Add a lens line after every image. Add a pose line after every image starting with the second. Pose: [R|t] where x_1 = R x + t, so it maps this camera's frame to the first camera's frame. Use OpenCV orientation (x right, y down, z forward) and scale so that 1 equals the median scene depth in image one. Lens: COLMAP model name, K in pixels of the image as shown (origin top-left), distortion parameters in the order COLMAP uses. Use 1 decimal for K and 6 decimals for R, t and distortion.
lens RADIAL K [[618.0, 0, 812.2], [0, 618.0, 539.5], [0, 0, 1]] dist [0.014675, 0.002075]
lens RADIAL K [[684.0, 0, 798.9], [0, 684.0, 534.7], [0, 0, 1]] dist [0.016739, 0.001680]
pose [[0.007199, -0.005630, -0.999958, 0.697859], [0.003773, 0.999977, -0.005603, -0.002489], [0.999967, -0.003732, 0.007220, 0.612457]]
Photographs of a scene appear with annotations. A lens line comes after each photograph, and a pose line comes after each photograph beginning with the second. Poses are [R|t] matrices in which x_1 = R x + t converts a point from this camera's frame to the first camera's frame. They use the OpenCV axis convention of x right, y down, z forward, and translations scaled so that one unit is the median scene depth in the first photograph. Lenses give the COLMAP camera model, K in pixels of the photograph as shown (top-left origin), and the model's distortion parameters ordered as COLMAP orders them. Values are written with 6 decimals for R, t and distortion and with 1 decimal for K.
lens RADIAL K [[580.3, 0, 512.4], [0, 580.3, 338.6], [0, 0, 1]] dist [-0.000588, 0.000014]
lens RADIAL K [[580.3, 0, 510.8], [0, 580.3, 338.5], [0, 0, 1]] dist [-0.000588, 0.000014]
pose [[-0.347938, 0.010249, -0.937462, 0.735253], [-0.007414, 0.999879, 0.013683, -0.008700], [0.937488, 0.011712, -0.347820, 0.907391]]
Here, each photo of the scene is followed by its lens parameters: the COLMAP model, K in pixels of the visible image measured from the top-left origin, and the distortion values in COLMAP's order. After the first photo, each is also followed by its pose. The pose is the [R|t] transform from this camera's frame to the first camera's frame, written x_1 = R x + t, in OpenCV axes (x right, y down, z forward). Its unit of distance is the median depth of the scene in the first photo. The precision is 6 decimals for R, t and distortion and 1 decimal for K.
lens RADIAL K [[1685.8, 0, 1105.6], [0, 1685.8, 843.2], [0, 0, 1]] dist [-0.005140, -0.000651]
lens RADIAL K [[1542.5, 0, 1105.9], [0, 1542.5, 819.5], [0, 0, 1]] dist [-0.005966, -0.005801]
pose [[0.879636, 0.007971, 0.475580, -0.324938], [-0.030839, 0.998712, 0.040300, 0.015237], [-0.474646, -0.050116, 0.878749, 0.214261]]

* _Task prompt_:
Copy the rows again from the line containing "Here, each photo" through the end of the rows, with "top-left" replaced by "upper-left" and nothing else changed.

* _Exercise response_:
Here, each photo of the scene is followed by its lens parameters: the COLMAP model, K in pixels of the visible image measured from the upper-left origin, and the distortion values in COLMAP's order. After the first photo, each is also followed by its pose. The pose is the [R|t] transform from this camera's frame to the first camera's frame, written x_1 = R x + t, in OpenCV axes (x right, y down, z forward). Its unit of distance is the median depth of the scene in the first photo. The precision is 6 decimals for R, t and distortion and 1 decimal for K.
lens RADIAL K [[1685.8, 0, 1105.6], [0, 1685.8, 843.2], [0, 0, 1]] dist [-0.005140, -0.000651]
lens RADIAL K [[1542.5, 0, 1105.9], [0, 1542.5, 819.5], [0, 0, 1]] dist [-0.005966, -0.005801]
pose [[0.879636, 0.007971, 0.475580, -0.324938], [-0.030839, 0.998712, 0.040300, 0.015237], [-0.474646, -0.050116, 0.878749, 0.214261]]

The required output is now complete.